Galloway Wins ASCE Lifetime Achievement Award

Gerald E. Galloway, a Clark School Glenn L. Martin Institute professor of civil and environmental engineering and affiliate professor of public policy at the University of Maryland, is being recognized by the American Society of Civil Engineers (ASCE) with the organization's 2008 Outstanding Projects and Leaders (OPAL) Lifetime Achievement Award.

The ASCE award recognizes how Galloway's lifetime achievements and contributions have greatly enhanced the health, safety and economy of our nation and the world. He will be presented with the honor on April 30, 2008.

According to ASCE, Galloway has spent his professional career analyzing the forces that shape and develop national policy related to water resources issues with an array of service and leadership in the private and public sectors, academia and professional organizations.

"Throughout his career, Gerry Galloway has been dedicated to our profession and the nation, and is recognized as a leader in engineering policy and education," said ASCE President David G. Mongan, P.E., F.ASCE and Clark School alumnus. "He is an asset to the profession, and through his work on national policy, he has made a profound impact throughout the nation."

Galloway, who served 38 years in the Army before retiring as a brigadier general, is a visiting scholar at the U.S. Army Institute for Water Resources and a consultant on water resources issues to several states and the federal government.

Galloway has served as a consultant to numerous national and international organizations on a variety of water resources engineering and management issues and in 2007, served as president of the American Water Resources Association.
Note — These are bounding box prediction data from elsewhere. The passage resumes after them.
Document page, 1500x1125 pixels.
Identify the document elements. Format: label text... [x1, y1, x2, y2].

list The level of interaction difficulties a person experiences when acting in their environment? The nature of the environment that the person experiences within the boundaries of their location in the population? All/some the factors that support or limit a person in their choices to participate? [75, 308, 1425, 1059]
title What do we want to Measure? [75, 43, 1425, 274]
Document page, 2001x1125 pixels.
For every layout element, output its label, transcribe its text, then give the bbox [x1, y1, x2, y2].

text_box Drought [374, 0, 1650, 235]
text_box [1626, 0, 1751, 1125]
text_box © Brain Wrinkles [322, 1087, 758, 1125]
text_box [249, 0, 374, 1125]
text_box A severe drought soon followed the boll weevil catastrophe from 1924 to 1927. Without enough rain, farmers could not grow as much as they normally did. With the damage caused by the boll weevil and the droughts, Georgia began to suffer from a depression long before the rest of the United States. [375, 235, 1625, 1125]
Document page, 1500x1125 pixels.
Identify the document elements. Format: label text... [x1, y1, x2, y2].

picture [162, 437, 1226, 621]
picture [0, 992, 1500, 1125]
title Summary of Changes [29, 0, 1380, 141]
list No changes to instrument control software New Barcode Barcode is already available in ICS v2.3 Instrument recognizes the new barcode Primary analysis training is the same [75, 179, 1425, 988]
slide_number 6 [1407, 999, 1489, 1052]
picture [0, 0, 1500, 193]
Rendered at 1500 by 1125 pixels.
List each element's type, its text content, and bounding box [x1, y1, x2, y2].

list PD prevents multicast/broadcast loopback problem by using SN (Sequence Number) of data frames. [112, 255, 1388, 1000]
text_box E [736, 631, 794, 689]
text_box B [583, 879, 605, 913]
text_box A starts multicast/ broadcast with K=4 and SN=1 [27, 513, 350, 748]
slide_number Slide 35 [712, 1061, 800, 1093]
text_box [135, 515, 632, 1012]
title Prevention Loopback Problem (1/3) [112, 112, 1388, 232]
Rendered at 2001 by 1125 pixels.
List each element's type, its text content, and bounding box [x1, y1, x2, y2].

In addition, he was a presidential appointee to both the Mississippi River Commission and the American Heritage Committee, and helped the White House study of the Great Mississippi Flood of 1993. Galloway is a former dean of the faculty and academic programs at the Industrial College of the Armed Forces and dean of the Academic Board of the United States Military Academy, where he was also professor of geography and the first head of the department of geography and environmental engineering.

ASCE first awarded the OPAL Awards in 2000 to recognize the lifetime achievement of civil engineers whose contributions have greatly enhanced the health, safety and economy of our nation and the world. In only its ninth year, the OPAL Lifetime Achievement Awards have become the preeminent awards program for civil engineers and the principal mechanism for bringing worldwide attention to the contributions and accomplishments of the civil engineering community.

Clark School alumnus and benefactor A. James Clark was presented with the same award in 2006.